Ainsi, la zone jusque-là blanche (c’est-à-dire non-reliée à Internet) aura accès au web. Mais une telle technologie sans sécurité ne servirait à rien, sinon à mettre en danger leurs utilisateurs. Sascha Meinrath, qui dirige le projet, explique au Monde que plusieurs militants du printemps arabe l’ont contacté pour utiliser Commotion. «Nous essayons de les en dissuader.

C’est trop tôt, il n’est pas sécurisé, ce serait risqué de s’en servir contre un régime répressif», explique-t-il. Pour rendre les communications intraçables par les autorités, les développeurs vont intégrer la technologie TOR (The Onion Router), inventée par une bande de hackers allemands et américains pour circuler sur Internet en évitant d’être repérés.

TOR a notamment été utilisé pour protéger les communications du site WikiLeaks–qui a divulgué en 2010 des masses de documents secrets appartenant au gouvernement des Etats-Unis.

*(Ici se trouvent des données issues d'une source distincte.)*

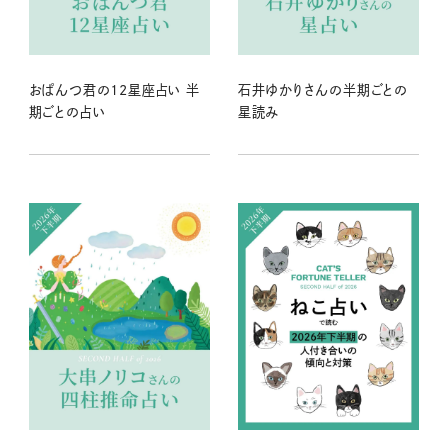
おぱんつ君の12星座占い 半
石井ゆかりさんの半期ごとの
期ごとの占い
星読み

L’un des créateurs de TOR, l’Américain Jacob Appelbaum, fut un temps très proche de l’équipe de WikiLeaks. A deux reprises, en 2010, il a été arrêté par la police américaine, qui l’a interrogé sur ses activités au sein de WikiLeaks et a saisi ses téléphones et ses ordinateurs. Cette technologie est notamment utilisée en Iran par les dissidents.Sascha Meinrath estime que Commotion pourra être utilisable par le grand public d’ici fin 2012. Commotion a été principalement créé pour soutenir l’action des dissidents politiques dans les dictatures. Le réseau permet non seulement aux activistes de communiquer entre eux sans se faire repérer par le pouvoir, mais aussi de pouvoir pallier la coupure d’Internet ou du réseau téléphonique décrété par les autorités en cas de soulèvement. A supposer que, comme en Egypte, l’autorité politique décide de suspendre Internet et le réseau téléphonique pour faire face à la contestation. Les dissidents ne peuvent plus s’envoyer de mails, de SMS, envoyer des tweets, mettre en ligne des vidéos ou des billets de blog. Ils sont également coupés du reste du monde. Grâce à Commotion, les dissidents pourront continuer à communiquer entre eux avec ce réseau parallèle, avec suffisamment de puissance pour s’envoyer un email. Et si un membre du réseau habite dans un pays frontalier, il pourra partager sa connexion Internet avec les dissidents. Cette application explique le soutien du gouvernement américain à ce projet.

Tout comme les gouvernements américains successifs ont mis en place des radios libres (Voice of America, Radio Free Europe …) incitant à la révolte dans les pays autocratiques au cours des dernières décennies, Washington appuie désormais toutes les technologies permettant d’aider les dissidents à s’organiser par le biais d’Internet en contournant la censure officielle. Les États-Unis s’intéressent aussi à la technologie Commotion pour ses applications lors de situations d’urgence. Le logiciel permet d’installer facilement un réseau dans une zone de guerre, un territoire victime d’une catastrophe naturelle ayant détruit les infrastructures, ou n’importe qu’une zone qui n’est pas reliée à Internet.

Cela faciliterait beaucoup l’action des secours ou bien de l’armée sur des territoires étrangers. Les créateurs de Commotion souhaitent également que leur technologie bénéficie aux foyers défavorisés n’ayant pas les moyens de se payer un accès à Internet classique. Ils sont ainsi entrés en contacts avec des associations de quartier à Washington, Detroit, et dans une réserve indienne californienne, pour offrir aux habitants un accès à Internet gratuit. Mais cette initiative n’est pas vue d’un bon œil par les fournisseurs d’accès à Internet (FAI), qui craignent une remise en cause de leur monopole sur l’accès à la Toile.

«Si les gens se mettent à construire leurs propres réseaux, le business model des groupes de télécoms va s’effondrer. Il faut s’attendre à ce qu’ils contre-attaquent brutalement», affirme Sascha Meinrath au Monde.